[Records contained in a dataset]
-- Opening Marker --

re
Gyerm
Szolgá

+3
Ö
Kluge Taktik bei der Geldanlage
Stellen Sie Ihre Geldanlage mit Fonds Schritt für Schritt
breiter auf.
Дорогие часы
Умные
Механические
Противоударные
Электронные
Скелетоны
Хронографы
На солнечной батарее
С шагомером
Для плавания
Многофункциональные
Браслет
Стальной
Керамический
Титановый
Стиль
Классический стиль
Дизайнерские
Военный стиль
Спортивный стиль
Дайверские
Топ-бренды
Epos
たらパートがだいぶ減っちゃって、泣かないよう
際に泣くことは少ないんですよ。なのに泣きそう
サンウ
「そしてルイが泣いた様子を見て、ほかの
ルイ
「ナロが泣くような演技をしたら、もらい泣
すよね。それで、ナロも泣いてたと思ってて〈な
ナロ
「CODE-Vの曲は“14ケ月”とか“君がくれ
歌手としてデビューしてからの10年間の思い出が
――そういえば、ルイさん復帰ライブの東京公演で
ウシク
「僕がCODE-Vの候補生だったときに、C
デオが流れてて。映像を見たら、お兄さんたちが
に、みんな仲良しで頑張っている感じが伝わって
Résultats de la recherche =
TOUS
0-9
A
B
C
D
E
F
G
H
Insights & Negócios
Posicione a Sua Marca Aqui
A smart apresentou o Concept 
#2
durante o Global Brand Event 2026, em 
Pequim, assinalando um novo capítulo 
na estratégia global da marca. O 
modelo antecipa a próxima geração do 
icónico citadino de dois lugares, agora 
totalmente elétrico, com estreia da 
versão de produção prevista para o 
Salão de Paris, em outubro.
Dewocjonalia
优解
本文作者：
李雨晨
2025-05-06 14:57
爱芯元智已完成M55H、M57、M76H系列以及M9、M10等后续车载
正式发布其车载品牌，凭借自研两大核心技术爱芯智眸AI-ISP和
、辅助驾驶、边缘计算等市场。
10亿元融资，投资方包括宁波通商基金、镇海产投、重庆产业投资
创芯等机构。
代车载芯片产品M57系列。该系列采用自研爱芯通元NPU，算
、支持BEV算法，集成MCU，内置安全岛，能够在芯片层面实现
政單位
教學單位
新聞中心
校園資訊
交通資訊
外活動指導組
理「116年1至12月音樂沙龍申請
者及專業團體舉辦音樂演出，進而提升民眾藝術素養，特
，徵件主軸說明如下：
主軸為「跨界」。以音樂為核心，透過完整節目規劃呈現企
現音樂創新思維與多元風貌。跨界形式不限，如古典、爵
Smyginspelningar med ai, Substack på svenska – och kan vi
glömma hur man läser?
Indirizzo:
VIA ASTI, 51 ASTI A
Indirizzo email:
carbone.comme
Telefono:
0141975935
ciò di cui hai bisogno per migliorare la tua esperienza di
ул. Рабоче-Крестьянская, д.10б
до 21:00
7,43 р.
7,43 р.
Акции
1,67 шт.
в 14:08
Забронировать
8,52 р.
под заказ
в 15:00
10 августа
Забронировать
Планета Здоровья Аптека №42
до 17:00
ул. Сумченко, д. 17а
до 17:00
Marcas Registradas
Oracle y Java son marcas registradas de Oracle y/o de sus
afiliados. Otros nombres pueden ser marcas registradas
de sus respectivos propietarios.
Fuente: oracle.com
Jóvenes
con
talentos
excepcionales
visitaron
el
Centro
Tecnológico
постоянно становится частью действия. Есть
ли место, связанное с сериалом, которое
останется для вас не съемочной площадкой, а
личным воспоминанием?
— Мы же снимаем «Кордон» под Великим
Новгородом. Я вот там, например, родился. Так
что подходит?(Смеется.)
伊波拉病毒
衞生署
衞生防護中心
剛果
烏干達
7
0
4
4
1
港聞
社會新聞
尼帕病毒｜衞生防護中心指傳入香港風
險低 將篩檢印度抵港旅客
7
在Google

-- Closing Marker --

Retype the data exactly.

re
Gyerm
Szolgá

+3
Ö
Kluge Taktik bei der Geldanlage
Stellen Sie Ihre Geldanlage mit Fonds Schritt für Schritt
breiter auf.
Дорогие часы
Умные
Механические
Противоударные
Электронные
Скелетоны
Хронографы
На солнечной батарее
С шагомером
Для плавания
Многофункциональные
Браслет
Стальной
Керамический
Титановый
Стиль
Классический стиль
Дизайнерские
Военный стиль
Спортивный стиль
Дайверские
Топ-бренды
Epos
たらパートがだいぶ減っちゃって、泣かないよう
際に泣くことは少ないんですよ。なのに泣きそう
サンウ
「そしてルイが泣いた様子を見て、ほかの
ルイ
「ナロが泣くような演技をしたら、もらい泣
すよね。それで、ナロも泣いてたと思ってて〈な
ナロ
「CODE-Vの曲は“14ケ月”とか“君がくれ
歌手としてデビューしてからの10年間の思い出が
――そういえば、ルイさん復帰ライブの東京公演で
ウシク
「僕がCODE-Vの候補生だったときに、C
デオが流れてて。映像を見たら、お兄さんたちが
に、みんな仲良しで頑張っている感じが伝わって
Résultats de la recherche =
TOUS
0-9
A
B
C
D
E
F
G
H
Insights & Negócios
Posicione a Sua Marca Aqui
A smart apresentou o Concept 
#2
durante o Global Brand Event 2026, em 
Pequim, assinalando um novo capítulo 
na estratégia global da marca. O 
modelo antecipa a próxima geração do 
icónico citadino de dois lugares, agora 
totalmente elétrico, com estreia da 
versão de produção prevista para o 
Salão de Paris, em outubro.
Dewocjonalia
优解
本文作者：
李雨晨
2025-05-06 14:57
爱芯元智已完成M55H、M57、M76H系列以及M9、M10等后续车载
正式发布其车载品牌，凭借自研两大核心技术爱芯智眸AI-ISP和
、辅助驾驶、边缘计算等市场。
10亿元融资，投资方包括宁波通商基金、镇海产投、重庆产业投资
创芯等机构。
代车载芯片产品M57系列。该系列采用自研爱芯通元NPU，算
、支持BEV算法，集成MCU，内置安全岛，能够在芯片层面实现
政單位
教學單位
新聞中心
校園資訊
交通資訊
外活動指導組
理「116年1至12月音樂沙龍申請
者及專業團體舉辦音樂演出，進而提升民眾藝術素養，特
，徵件主軸說明如下：
主軸為「跨界」。以音樂為核心，透過完整節目規劃呈現企
現音樂創新思維與多元風貌。跨界形式不限，如古典、爵
Smyginspelningar med ai, Substack på svenska – och kan vi
glömma hur man läser?
Indirizzo:
VIA ASTI, 51 ASTI A
Indirizzo email:
carbone.comme
Telefono:
0141975935
ciò di cui hai bisogno per migliorare la tua esperienza di
ул. Рабоче-Крестьянская, д.10б
до 21:00
7,43 р.
7,43 р.
Акции
1,67 шт.
в 14:08
Забронировать
8,52 р.
под заказ
в 15:00
10 августа
Забронировать
Планета Здоровья Аптека №42
до 17:00
ул. Сумченко, д. 17а
до 17:00
Marcas Registradas
Oracle y Java son marcas registradas de Oracle y/o de sus
afiliados. Otros nombres pueden ser marcas registradas
de sus respectivos propietarios.
Fuente: oracle.com
Jóvenes
con
talentos
excepcionales
visitaron
el
Centro
Tecnológico
постоянно становится частью действия. Есть
ли место, связанное с сериалом, которое
останется для вас не съемочной площадкой, а
личным воспоминанием?
— Мы же снимаем «Кордон» под Великим
Новгородом. Я вот там, например, родился. Так
что подходит?(Смеется.)
伊波拉病毒
衞生署
衞生防護中心
剛果
烏干達
7
0
4
4
1
港聞
社會新聞
尼帕病毒｜衞生防護中心指傳入香港風
險低 將篩檢印度抵港旅客
7
在Google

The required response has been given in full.